# Written request A
Do these statements agree with the passage on doing the job of theological education below? For each, answer yes or no and quote the deciding words. (i) Theological education is compared to politics as the art of the possible. (ii) Theoretical principles should serve as yardsticks of success or failure. (iii) Students are alike in motivation and ability.

# Extract provided
####
Doing the job

Essentials 4 Doing the job. 

Theological education is a glorious calling, teaching and living for the formation of students to go and serve God with their lives. But what of actually “doing the job”?

Doing the job of theological education transports us from glorious calling into the real, practical world, full of messy situations where we cannot just do what we want, where we cannot simply take our theoretical principles and ideas of best practice and use them as a shining programme of action. They remain guides, goals to which we strive, but must not be simplistic judgemental yardsticks of success or failure. That leads to damaging disappointment.

Theological education, like politics, is the art of the possible in a fallen world. It is fulfilling calling in a society that is not specially set up to make life easy for the teaching of theology. And, here is the crux of the issue, it is done by imperfect people for imperfect people. It therefore becomes a case of do what you can for God in the circumstances. Dare I say it? It is compromise with reality in the pursuit of greatest usefulness. In what areas does this need to work?

Firstly, in our teaching of students. You will find students both excitingly encouraging and sometimes disappointing. If you have not done so already, you are not yet in theological education. Motivation, levels of commitment, ability and spirituality all vary. After all, students too are struggling with weaknesses, mistakes and difficult circumstances in trying to do what God has asked of them.
####
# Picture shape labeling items
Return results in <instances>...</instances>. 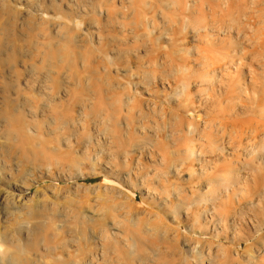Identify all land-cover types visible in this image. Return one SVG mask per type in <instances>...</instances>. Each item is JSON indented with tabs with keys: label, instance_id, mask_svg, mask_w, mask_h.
<instances>
[{
	"label": "rangeland",
	"instance_id": "rangeland-1",
	"mask_svg": "<svg viewBox=\"0 0 264 264\" xmlns=\"http://www.w3.org/2000/svg\"><path fill=\"white\" fill-rule=\"evenodd\" d=\"M72 2L73 0H39L49 16L58 14L57 5L64 13H70ZM127 3L128 0H108V7L100 15V25L104 27L86 21L83 33H79L74 41L71 37V33L76 32L74 25L67 33H61L63 22L49 24L48 43L44 44V51H49L50 44L49 54L55 58L45 64L40 47L45 36L40 31L39 18L29 14V10L35 13L38 9L30 4V0H12L15 9L11 11L10 18L7 16L6 19L9 26L15 27V40L11 46L19 56L23 55L16 56L19 59L18 67L25 78L22 76L21 89L15 86L18 92L13 89L14 86L12 88V95H15L12 97L16 98L20 93V101L16 103L18 108L15 106V109L7 104L6 95L10 87L5 82V87L4 83H0V125L5 126L10 121L17 129L22 128L21 132H24L25 127L31 128L34 134L39 133L42 140L47 142L44 143V151L52 157H59L60 161L55 165L50 164L48 168H33L31 165L25 167L20 162L25 149L9 145L6 151L10 150L11 154L0 160V198L28 201L47 196L52 200H57L58 197L63 200L70 194L74 203L64 209L68 216L78 212L80 207L85 214L91 216L88 206L95 205L100 209L94 217L96 227L104 224L105 220L101 217L107 216L109 232L115 223L112 212L116 208H126L131 210L133 220L136 219L137 212L142 219L146 218V213H150L153 214V222L160 226L171 225L189 234L195 231L196 235H200V229L203 228L204 235L209 240H215L219 236L221 242L226 240L229 244L237 243L236 233L241 230L255 231L251 222L244 225L241 214L233 219V214L229 213L227 233L220 226L219 219H213L212 214L196 216L189 213L186 206L174 219L173 215L163 210L159 197L153 192L160 181L142 180L135 175L132 177L134 184L125 182L123 176L116 179L112 175L111 166L106 164L107 155L100 163H89L82 143L77 145L78 151L68 152V145L62 137L59 145L65 151H52L54 130L68 118H82L87 98L92 94L87 88L88 78L95 77L99 80L104 75L105 67L114 62L119 71L117 67L111 68L110 84L113 89L121 80L128 78L129 68L132 72L140 73L133 77L132 91L141 94L136 102L146 113L149 111V101L162 100L164 95L172 94L173 90L177 94L186 93L189 104L187 112L180 109L177 100H171L170 106L183 119V132L187 133L189 122L195 121L196 132L193 139L198 143L195 144L192 161L183 164L182 159L188 156L183 147L186 141L183 138L178 144L166 141L167 146L177 149L169 157V180L179 181L180 187L191 184L200 193H206L209 184L200 177L204 176L205 169L211 171L215 167L217 172L230 175L233 183H251L255 166H251L248 172L238 173L233 170L240 169L242 164H250L249 153L244 151V146H249L250 141H255L250 151L264 146V76L260 75V67L264 65V7L257 4L256 0H137L134 17L133 12L127 13L129 20L134 18V26L125 28L113 21L124 19L125 13L116 10L127 6ZM66 19L70 20L71 16ZM185 19L189 21L187 25L184 24ZM182 28L186 30L182 31ZM37 33L39 40L35 39ZM59 43L65 45L62 56L57 52ZM20 48L23 54L18 52ZM188 49L193 51L188 52ZM73 51L77 56L74 64L70 59ZM165 63L182 74L177 79H163L159 68ZM85 65L88 66V76L84 75ZM15 69L16 67L8 70V74H12L14 78ZM153 74L155 84L152 85V92L143 85L139 88L135 86L141 80H150ZM39 78L41 93L35 90L38 89L36 81ZM81 81L84 88L78 87ZM153 93L159 95L154 96ZM110 94L103 87L98 93L105 98ZM35 95L42 104L38 114L33 111L37 100ZM53 95L57 97L56 101L52 100ZM129 100V97H125V103ZM127 110L124 109L125 112ZM90 130L95 133L94 124L90 126ZM152 135L154 132L150 131L149 136ZM204 145L207 148L202 151ZM26 150L32 155L30 147ZM138 160H142L146 166L154 163L149 151L134 153L130 162L133 168ZM158 160L157 156L155 162ZM259 162L258 154L257 163ZM189 168L196 170V178L187 170ZM62 170L74 173L77 178L70 184L60 175ZM155 175V168L145 173L146 177ZM114 179L115 186L109 183ZM256 187L264 188V177L257 178ZM185 190L189 196L192 195L191 190ZM178 199L179 196L173 193L172 201ZM257 202H236V211L238 213L244 207L245 213L250 214V208ZM205 207L212 213V205L207 202V197L200 206L201 213ZM117 217L123 220L124 214L118 213ZM106 235L104 232L94 234L90 231L89 247L93 250L98 248L100 240ZM194 243L191 241L186 244L181 234L180 247L189 256L192 255L191 245ZM252 243L254 251L264 252V236ZM238 244L240 248L247 247L243 240L238 241ZM69 245V248L76 249L75 243ZM212 251L215 252V249ZM61 254L67 259V252ZM95 254L93 251L91 258ZM205 254L207 255V250ZM141 261L153 264L151 257L143 254L135 264H141Z\"/></svg>",
	"mask_w": 264,
	"mask_h": 264
},
{
	"label": "clouds",
	"instance_id": "clouds-1",
	"mask_svg": "<svg viewBox=\"0 0 264 264\" xmlns=\"http://www.w3.org/2000/svg\"><path fill=\"white\" fill-rule=\"evenodd\" d=\"M256 3L264 7V0H256ZM30 4L38 9L35 13L29 10V14L34 18H39L40 31L45 36V41L40 47L43 62L47 64L55 58L54 55L49 54L50 44L48 45L49 51H44V44L48 43V25L57 21L63 22L60 28L61 33H67L68 29L74 25L76 32L71 33L74 41L79 33H83L86 21L101 28L104 27L100 25V15L108 7V0H73L70 13H64L57 5L58 14L56 16H49L39 0H35V3L30 0ZM136 5L137 0H128L127 6L116 10L125 13L124 19L113 21V23H120L125 28L133 27L134 18L129 20L127 13L133 12L134 17ZM13 9L15 5L12 4V0H0V45L7 43L11 47L15 40V27L5 26L2 19L10 15ZM67 16H71V19H66ZM187 23L189 21L185 19L184 24L187 25ZM183 30L186 28H182ZM84 35L88 37L87 33ZM35 39L39 40V33ZM64 50L65 45L59 43L57 52L62 56ZM187 51L192 52L193 49ZM70 59L73 64L76 62L75 51L71 53ZM108 59L111 60L110 57ZM113 67H117L119 71L118 66L111 62L105 67L104 75L100 76L99 80L95 77L88 78L87 88L92 94L87 98L82 118H68L54 130L52 151H65L59 145L62 137L68 145V152L78 151L77 145L82 143L89 163H100L107 155L106 164L111 166L112 175L116 179L123 176L125 182L134 184L132 177L135 175L142 180L160 181L159 185L153 188V192L159 197L163 210L173 215L174 219L185 210L186 206L187 211L196 216L212 214L213 219H219L220 226L227 233V220L231 212L233 219L237 214L243 215L244 225L251 222L255 231L241 230L235 235L237 243L229 244L226 240L221 242L219 236L215 240H209L204 235L203 228L200 229V235H196L195 231L189 234L171 225L160 226L154 223L153 214L146 213V218L142 219L140 213L137 212L136 219L133 220L130 209L116 208L112 212L115 223L109 232L106 224L107 216L101 217L105 223L99 228L96 227L94 217L100 209L95 205L88 206L92 213L91 216L85 214L82 207L78 212L68 216L64 209L74 203L70 194L63 200L59 197L57 200H52L47 196L43 199L33 198L28 201L15 198L8 201L0 198V264H80L83 256L92 255L93 251L96 254L90 264H135L141 254L151 257L153 264H205V262L207 264H264V252L254 251L252 243L264 236V188L256 187L257 178L264 177V146L252 148L250 151V147L255 144V141H250L249 146H244V151L249 153L250 164H242L240 169L233 170L238 173L248 172L251 166H255L251 183H233L230 175L219 173L213 167L211 171L205 169L204 176L200 177V179L207 180L209 184L206 193H200L191 184L180 187L179 181L168 179L169 157L177 149L167 146L166 141L171 140L174 144H178L183 138L186 141L183 147L187 150L188 156L181 162L188 164L192 161L195 144L198 143L193 139L196 123L190 121L189 131L183 132V119L179 112L170 106L171 100H177L180 109L187 112L189 104L186 93L177 94L176 90H173L172 94L164 95L162 100L153 99L149 101V111L146 113L136 102L138 98H141V94L138 91H132L133 77L140 73L132 72L129 68L128 78L121 80L113 89L110 84ZM159 74L167 80L177 79V76L182 73H178L169 63H165L160 66ZM84 75L88 76L87 65H85ZM260 75L264 76V65L260 67ZM154 84L155 74L150 80H141L135 86L139 88L143 85L149 92H152ZM78 87L84 88L85 85L81 81ZM101 87L107 88L111 94L106 98L98 95ZM153 95L159 94L153 93ZM125 97L130 98L128 103H125ZM125 108L128 109L127 112L124 111ZM93 124L95 133L90 130ZM150 131L154 132V135L149 136ZM44 143L47 142L42 140L39 133L34 134L31 128L25 127L22 135L21 130L9 122L7 128L0 129V160L11 154L10 150L6 151V149L12 145L25 149L23 156L20 157V162L25 167L31 165L33 168H48L50 164L59 163V157H52L44 151ZM28 147L32 149V155L28 154L26 150ZM205 148H207L206 145L202 146L201 150ZM144 151H149V155L153 156V165L146 166L142 160H138L136 167L133 168L130 162L134 153L143 154ZM236 151L238 152L239 148ZM258 154L259 163H257ZM157 156L159 160L155 162ZM152 168L156 169L157 175L146 177L145 173ZM187 170L194 178L197 177L194 168ZM161 174H163V179H161ZM60 175L70 184L77 178L74 173L66 170H62ZM116 179L109 183L115 186ZM198 183L199 180H197ZM185 189L191 190L192 195L189 196ZM173 193L179 196L177 201H172ZM205 197L212 205V213H209L206 207L203 213L200 212V206L205 203ZM239 201L258 202L250 208V214H246L244 207H241L237 213L235 204ZM118 213L124 214L123 220L118 219ZM90 231L94 234L96 232L107 233L104 239L100 240L99 247L94 250L89 247ZM66 233L68 235H65ZM181 234L186 244L191 241L195 242L191 245V256L180 247ZM240 240H243L247 247L240 248L238 244ZM70 243L76 244L75 250L68 247ZM212 249H215V252ZM205 250H207V255ZM62 252H67V259L61 254ZM141 264H144V261H141Z\"/></svg>",
	"mask_w": 264,
	"mask_h": 264
},
{
	"label": "bare ground",
	"instance_id": "bare-ground-1",
	"mask_svg": "<svg viewBox=\"0 0 264 264\" xmlns=\"http://www.w3.org/2000/svg\"><path fill=\"white\" fill-rule=\"evenodd\" d=\"M9 16H11V15H8V17ZM8 17H4L5 19H3V23L5 24V26H9V24H8V20L6 19V18H8ZM10 18V17H9ZM25 21V20H24ZM28 27V26H27ZM20 30H23V28L22 29H20ZM25 30V29H24ZM20 32H22V31H20ZM24 33V32H23ZM21 43V42H20ZM23 47V46H22ZM20 54L22 53L23 54V52H22V50H21V48H20V50L18 51ZM16 53V54H15ZM20 57V56H23V55H20L19 56V54L14 50V49H12V46L11 47H9L8 45H7V43H5L4 45H0V82H2V84L5 82V83H7L6 85H7V87L9 88L10 87V89H8L9 90V92H8V90H6L7 92H8V94L6 95V97H7V101H8V103L7 104H10V106L13 108V109H15V106L17 105L16 103H19V101H20V93L19 94H17V97L16 98H14V97H12L13 95H12V88H13V86H14V88L13 89H16L15 88V86L17 87V89H21V82H22V79H23V77L22 76H24L23 75V72H21L22 70H20L19 69V67H18V61L17 60H19V59H17L18 57ZM16 67V71H15V78H14V76L11 74H8V70L9 69H13V68H15ZM38 76H40V75H38ZM24 78H25V76H24ZM26 80V79H25ZM40 81H41V78H39V80H37L36 81V87L38 88V89H35L36 91L38 90H41L40 88H39V83H40ZM5 83H4V87L6 86L5 85ZM8 85H10V86H8ZM12 85V86H11ZM17 89L15 90V91H17ZM23 89V88H22ZM34 90V91H35ZM4 92V91H3ZM18 92V91H17ZM40 92V91H39ZM41 93V92H40ZM39 93V94H40ZM4 94V93H3ZM24 95V94H23ZM41 95V94H40ZM39 95V96H40ZM2 96H5V95H2ZM15 96V95H14ZM36 96V95H35ZM13 98H14V100H13ZM6 99V98H5ZM36 99L37 100H35L34 102H35V104H34V106H35V113H39V111L41 110V108H42V104L39 102V97H37L36 96ZM52 100L53 101H56L57 100V97L55 96V95H53L52 96ZM23 101V100H22ZM20 104H22V103H20ZM19 106V105H18ZM11 107H10V110H11ZM17 107V106H16ZM24 107V106H23ZM8 108H9V106H8ZM18 108V107H17ZM23 109V108H22ZM15 111V110H14ZM17 112V111H16ZM15 112V113H16ZM25 113V112H24ZM13 118V117H12ZM3 122V121H2ZM8 122V121H7ZM7 122L5 123V126L4 125H2L3 126V129L4 128H7L8 127V125H9V122H8V124H7ZM7 124V125H6ZM13 124V123H12ZM2 126L0 125V129H2ZM13 126H14V124H13ZM22 128H19L18 130H21ZM24 130V129H23ZM22 134H23V132H21ZM8 156V155H7ZM225 174V173H224ZM225 175H227V174H225ZM70 246V245H69ZM68 246V247H69ZM66 258H68V257H66ZM90 261H92V258H91V256L90 255H88V254H85L84 256H83V259L81 260V264H90Z\"/></svg>",
	"mask_w": 264,
	"mask_h": 264
}]
</instances>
####
# Written request B
State how many lines of the listing above contain the string "bare". Case counts, and the reply should be the number alone.

# Full output A
(i) Yes: "Theological education, like politics, is the art of the possible in a fallen world."
(ii) No: "must not be simplistic judgemental yardsticks of success or failure."
(iii) No: "Motivation, levels of commitment, ability and spirituality all vary."

# Full output B
2